Newgarden: Indianapolis is a tough place to tame
Josef Newgarden has been IndyCar’s most consistent winner for the past eight seasons, but has yet to win the Big One, namely the Indy 500.
His 22 trips to victory lane is a series high. He has won two or more races for six consecutive years and is chasing his third league championship in six seasons.
But when the 31-year-old Tennessean arrives in Indianapolis each May, those impressive feats take a back seat to another agonizing litany of questions about the three most famous words missing from his resume – Indianapolis champ. 500.
“Of course I want to win here, everyone wants to win here, but Indianapolis is a tough place to tame. It’s tough to get it right on that day,” he said before qualifying. 14th for Sunday’s race.
A 500m win would certainly cement Newgarden’s claim as one of the greatest riders of his generation. To this day, however, the show’s one-time idol continues to relive all the heartbreak he endured at The Brickyard.
Despite consistently placing among the fastest drivers of the month, working for the most successful team in series history and calling a handful of 500 teammates champions with the Penske team, Newgarden continued to fail.
Newgarden has never taken an Indy 500 pole, never driven in victory lane and has only one front-row start
Heck, Newgarden’s best May didn’t even come with Team Penske. In 2016, he started a career-best second and finished a career-best third driving Ed Carpenter.
Roger Penske signed Newgarden the following season and he won in 11 of 15 venues that season with two notable absentee spots – his hometown of Nashville and Indy. He never started or finished higher than fourth for Penske.
“You look at this place and it chooses you and you just have to be ready when it does,” Penske team president Tim Cindric said. “It’s always the same questions until you win. You see it in NASCAR too, with Kyle Busch or Tony Stewart at the Daytona 500.”
Newgarden, like Busch, is lucky. He is still at the peak of his career and remains a feared competitor. But everyone understands that IndyCar success is measured in Indy wins.
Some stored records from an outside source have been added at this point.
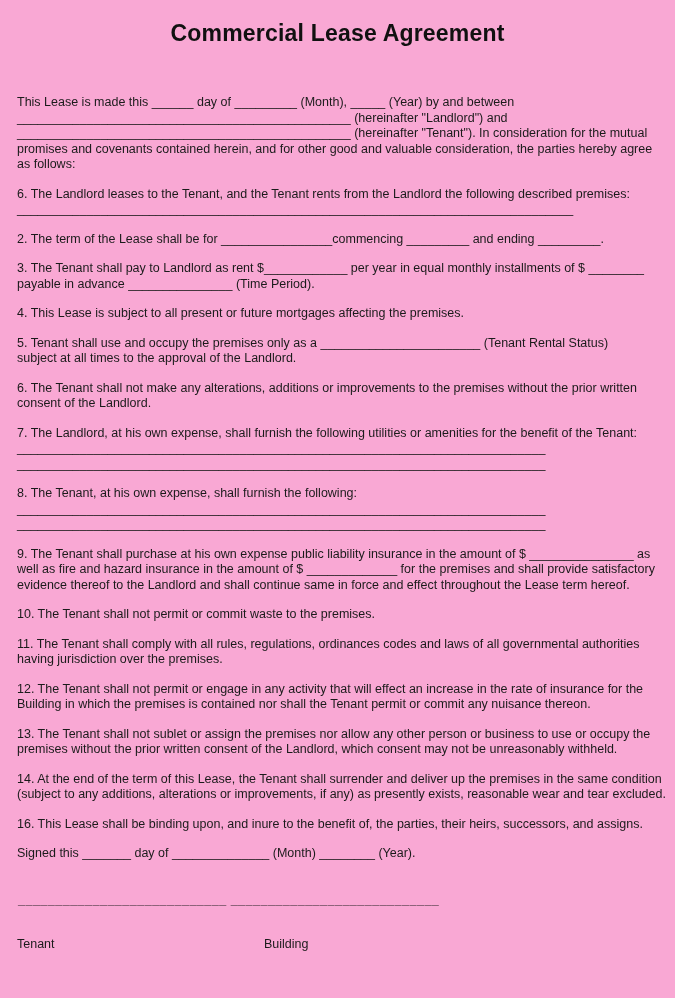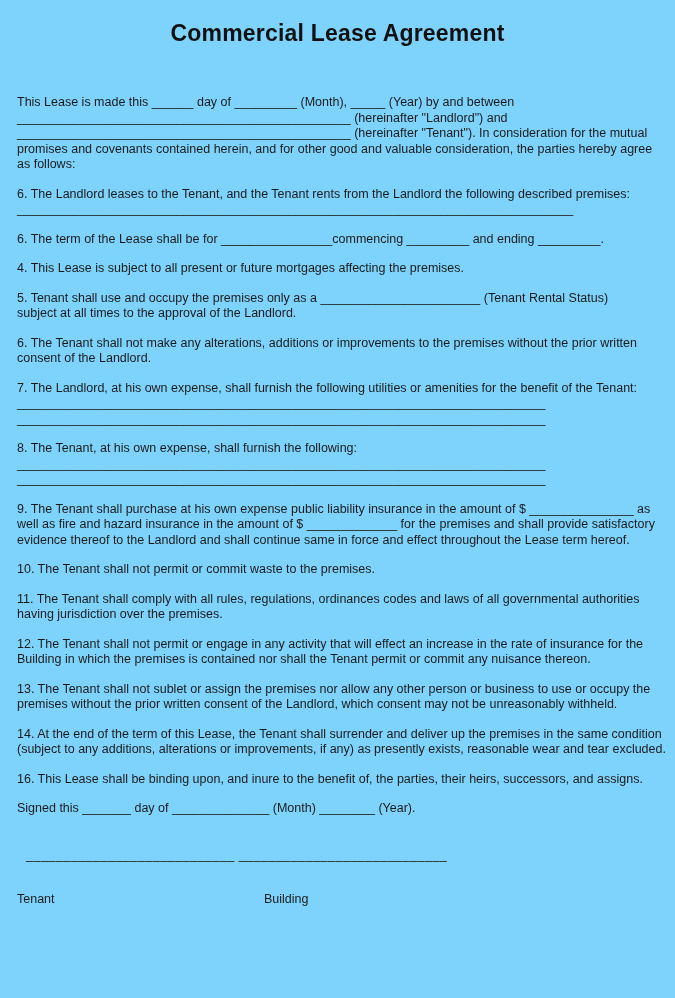--- a/index.html
+++ b/index.html
@@ -6,21 +6,21 @@
     margin: 0;
     padding: 0;
     background: #ffffff;
   }
   .page {
     position: relative;
     width: 675px;
     height: 998px;
     box-sizing: border-box;
     padding: 18px 17px 0 17px;
-    background: #7dd3fc;
+    background: #f9a8d4;
     overflow: hidden;
     font-family: "Liberation Sans", "DejaVu Sans", sans-serif;
     font-size: 12.5px;
     line-height: 15.5px;
     color: #1b1b1b;
     -webkit-font-smoothing: antialiased;
   }
   .doc-title {
     margin: 2px 0 0 0;
     font-size: 23px;
@@ -34,23 +34,23 @@
     margin: 0 0 14px 0;
     white-space: pre;          
   }
   .intro {
     margin-top: 48px;
   }
   .signed {
     margin-bottom: 0;
   }
   .sig-line {
-    margin: 31px 0 0 9px;
+    margin: 31px 0 0 1px;
     white-space: pre;
-    font-weight: normal;
+    font-weight: bold;
     letter-spacing: 0.5px;
   }
   .sig-labels {
     display: flex;
     margin-top: 29px;
     gap: 12px;
   }
   .sig-label-tenant {
     width: 235px;
     flex: 0 0 235px;
@@ -64,21 +64,23 @@
   <h1 class="doc-title">Commercial Lease Agreement</h1>
 
   <p class="para intro">This Lease is made this ______ day of _________ (Month), _____ (Year) by and between
 ________________________________________________ (hereinafter "Landlord") and
 ________________________________________________ (hereinafter "Tenant"). In consideration for the mutual
 promises and covenants contained herein, and for other good and valuable consideration, the parties hereby agree
 as follows:</p>
 
   <p class="para">6. The Landlord leases to the Tenant, and the Tenant rents from the Landlord the following described premises:
 ________________________________________________________________________________</p>
-  <p class="para">6. The term of the Lease shall be for ________________commencing _________ and ending _________.</p>
+  <p class="para">2. The term of the Lease shall be for ________________commencing _________ and ending _________.</p>
+  <p class="para">3. The Tenant shall pay to Landlord as rent $____________ per year in equal monthly installments of $ ________
+payable in advance _______________ (Time Period).</p>
   <p class="para">4. This Lease is subject to all present or future mortgages affecting the premises.</p>
   <p class="para">5. Tenant shall use and occupy the premises only as a _______________________ (Tenant Rental Status)
 subject at all times to the approval of the Landlord.</p>
   <p class="para">6. The Tenant shall not make any alterations, additions or improvements to the premises without the prior written
 consent of the Landlord.</p>
   <p class="para">7. The Landlord, at his own expense, shall furnish the following utilities or amenities for the benefit of the Tenant:
 ____________________________________________________________________________
 ____________________________________________________________________________</p>
   <p class="para">8. The Tenant, at his own expense, shall furnish the following:
 ____________________________________________________________________________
Mario Andretti won the 500m in 1969 but started 24 more without winning a second title. His son, Michael, and grandson, Marco, each started 16 more 500s without a win. Michael Andretti’s 42 career wins are No. 4 on the series career list.
In Newgarden’s 10 Indy 500 starts, the first with Sarah Fisher’s team, he had three top 10s and five 12ths or less.
Other drivers understand pressure, of course. Will Power of Australia also had a sterling resume but was 0 out of 10 at Indy before finally winning in 2018.
“It was painful for me because I had won so many races, poles, I had won a championship,” Power said. “I was actually disappointed with my career in 2018 because I know you’re not considered a successful driver unless you won that race.
With victories, however, comes expectations. Ask Scott Dixon
Only AJ Foyt and Mario Andretti have more IndyCar wins than Dixon (51). Foyt’s seven career series titles are one more than Dixon and when the New Zealander put Chip Ganassi Racing on pole for Sunday’s race, Dixon became the second driver to win five Indy poles. Rick Mears won six.
Still, Dixon would almost certainly drop some of those numbers to put a second Baby Borg in his trophy room.
“You always have unfinished business here,” said Dixon, the 2008 winner. “I love this place. It can be cruel sometimes, but I feel very privileged to be here and to be with a team like this one.
A decisive win next weekend would be life changing for Newgarden.
He’d make headlines, hit the interview circuit, maybe even bolster his image as America’s top IndyCar driver. But above all, Newgarden would no longer have to answer all the questions about these three most elusive words.
“I don’t know what a win would mean, I’ve never experienced it,” Newgarden said. “But I see it. When you talk to 500 winners, you know what that means.